§ BLOC DE TEXTE:
§ §

23 septembre 2022

Réforme des retraites : les Français seront-ils sauvés sur le gong ?

Aujourd'hui, Emmanuel Macron doit déjeuner avec Elisabeth Borne pour évoquer, entre autres, la réforme des retraites. Après l'énorme ratage du premier quinquennat, qui s'est terminé en eau de boudin au début du confinement, le Président a promis une réforme pour son deuxième mandat. C'était une promesse de campagne. Mais sa majorité se fissure sur la solution à retenir : amendement à la sauvette en PLFSS 2023, ou texte en bonne et due forme débattu dans l'opinion publique ? Au train où le régime se délite, il est bien probable que, finalement, Macron renonce à une opération qui devrait se dérouler dans un contexte très compliqué. Ce qui s'appelle : être sauvé sur le gong...

§ §

(Extractions de texte par page)
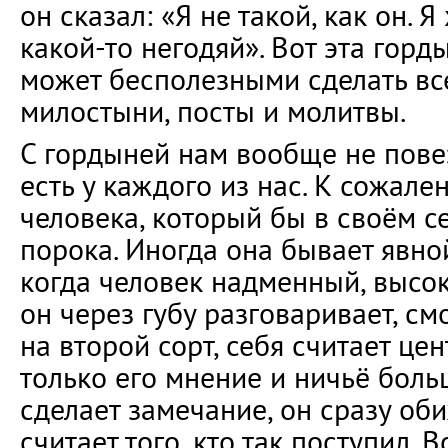
он сказал: «Я не такой, как он. Я
какой-то негодяй». Вот эта гор
может бесполезными сделать вс
милостыни, посты и молитвы.
С гордыней нам вообще не повез
есть у каждого из нас. К сожале
человека, который бы в своём с
порока. Иногда она бывает явно
когда человек надменный, высо
он через губу разговаривает, см
на второй сорт, себя считает це
только его мнение и ничьё больш
сделает замечание, он сразу об
считает того, кто так поступил. В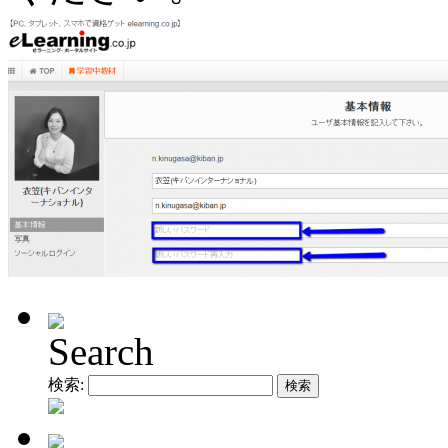
Search
検索: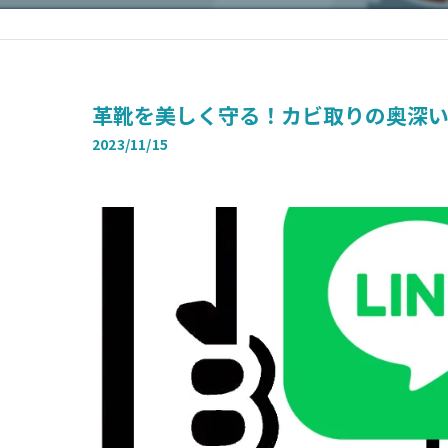
革靴を美しく守る！カビ取りの奥深
2023/11/15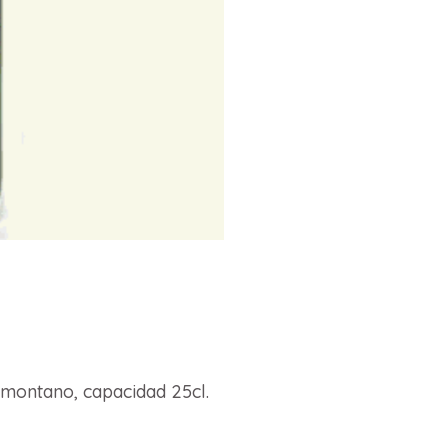
Somontano, capacidad 25cl.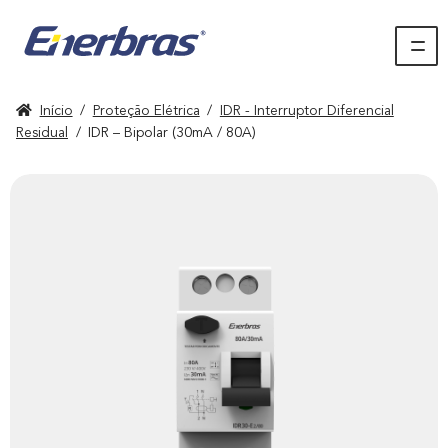
Início
/
Proteção Elétrica
/
IDR - Interruptor Diferencial
Residual
/
IDR – Bipolar (30mA / 80A)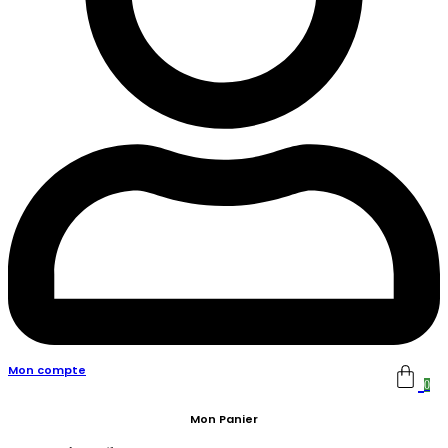
Mon compte
0
Mon Panier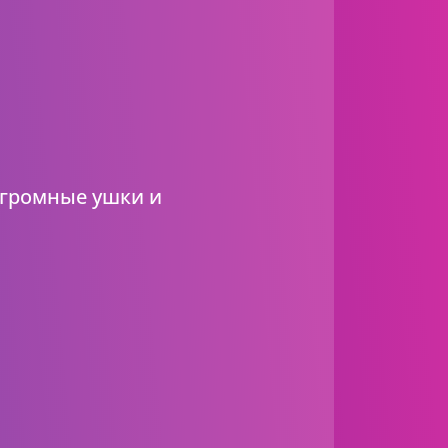
огромные ушки и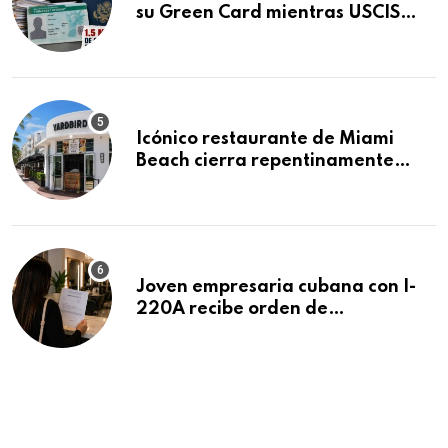
su Green Card mientras USCIS
acumula 1.5 millones de
residencias pendientes
Icónico restaurante de Miami
Beach cierra repentinamente
después de 15 años en South
Beach
Joven empresaria cubana con I-
220A recibe orden de
deportación: “Todavía no me
puedo creer esta noticia”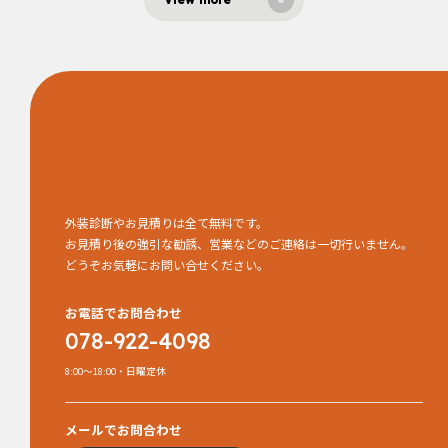
外装診断やお見積りは全て無料です。
お見積り後の強引な勧誘、営業などのご連絡は一切行いません。
どうぞお気軽にお問い合せください。
お電話でお問合わせ
078-922-4098
8:00～18:00・日曜定休
メールでお問合わせ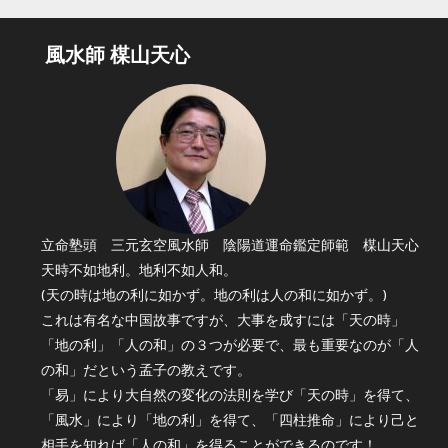
風水師 楳山天心
立命塾頭 三元玄空風水師 陰陽道運命鑑定師範 楳山天心
天時不如地利。地利不如人和。
(天の時は地の利に如かず。地の利は人の和に如かず。)
これは有名な中国故事ですが、大事を成すには「天の時」
「地の利」「人の和」の３つが必要で、最も重要なのが「人
の和」だという孟子の教えです。
「易」により大自然の変化の法則を学び「天の時」を得て、
「風水」により「地の利」を得て、「四柱推命」により己と
相手を知れば「人の和」を得ることができるのです！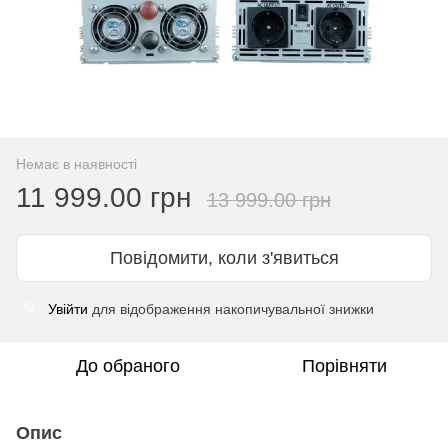
Немає в наявності
11 999.00 грн
13 999.00 грн
Повідомити, коли з'явиться
Увійти
для відображення накопичувальної знижки
%
До обраного
Порівняти
Опис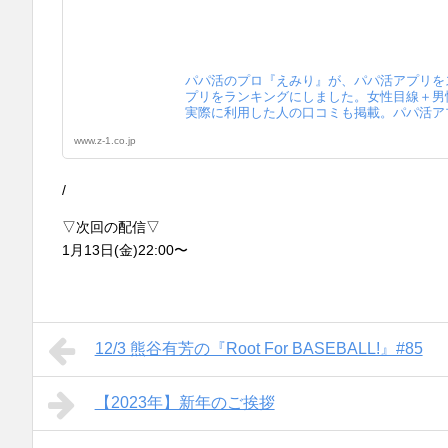
パパ活のプロ『えみり』が、パパ活アプリを
プリをランキングにしました。女性目線＋男
実際に利用した人の口コミも掲載。パパ活ア
www.z-1.co.jp
/
▽次回の配信▽
1月13日(金)22:00〜
12/3 熊谷有芳の『Root For BASEBALL!』#85
【2023年】新年のご挨拶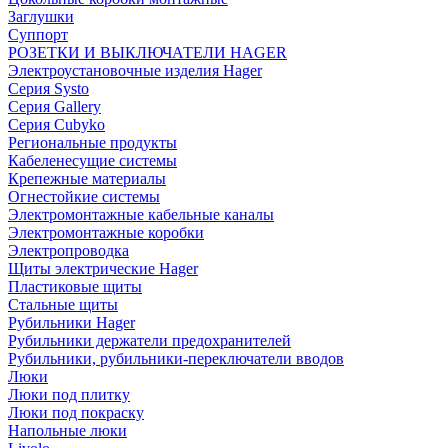
Заглушки
Суппорт
РОЗЕТКИ И ВЫКЛЮЧАТЕЛИ HAGER
Электроустановочные изделия Hager
Серия Systo
Серия Gallery
Серия Cubyko
Региональные продукты
Кабеленесущие системы
Крепежные материалы
Огнестойкие системы
Электромонтажные кабельные каналы
Электромонтажные коробки
Электропроводка
Щиты электрические Hager
Пластиковые щиты
Стальные щиты
Рубильники Hager
Рубильники держатели предохранителей
Рубильники, рубильники-переключатели вводов
Люки
Люки под плитку
Люки под покраску
Напольные люки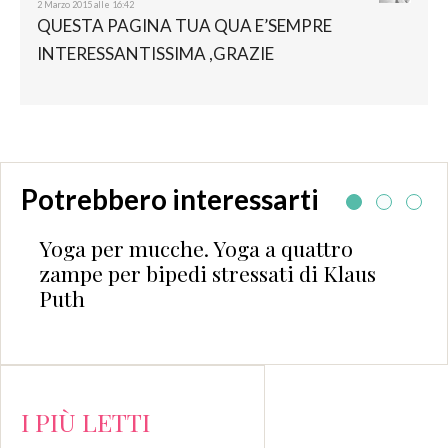
2 Marzo 2015 alle 16:42
QUESTA PAGINA TUA QUA E’SEMPRE
INTERESSANTISSIMA ,GRAZIE
Potrebbero interessarti
ga a quattro
BOOKS OVERVIEW #14
essati di Klaus
I PIÙ LETTI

§ §

§ LISTE DES TÂCHES:
[A] Répondez aux questions suivantes d'après le texte sur la réforme des retraites.
(i) Avec qui Emmanuel Macron doit-il déjeuner aujourd'hui ?
(ii) À quel moment le premier quinquennat s'est-il terminé « en eau de boudin » ?
(iii) Entre quelles deux solutions la majorité se fissure-t-elle ?
[B] Recopiez à l'identique le passage du texte sur la réforme des retraites qui commence par « 23 septembre 2022 » et se termine par « sur le gong... ».

§ RÉSULTATS ATTENDUS:
[A]
(i) Avec Elisabeth Borne.
(ii) Au début du confinement.
(iii) Un amendement à la sauvette en PLFSS 2023, ou un texte en bonne et due forme débattu dans l'opinion publique.

[B]
23 septembre 2022

Réforme des retraites : les Français seront-ils sauvés sur le gong ?

Aujourd'hui, Emmanuel Macron doit déjeuner avec Elisabeth Borne pour évoquer, entre autres, la réforme des retraites. Après l'énorme ratage du premier quinquennat, qui s'est terminé en eau de boudin au début du confinement, le Président a promis une réforme pour son deuxième mandat. C'était une promesse de campagne. Mais sa majorité se fissure sur la solution à retenir : amendement à la sauvette en PLFSS 2023, ou texte en bonne et due forme débattu dans l'opinion publique ? Au train où le régime se délite, il est bien probable que, finalement, Macron renonce à une opération qui devrait se dérouler dans un contexte très compliqué. Ce qui s'appelle : être sauvé sur le gong...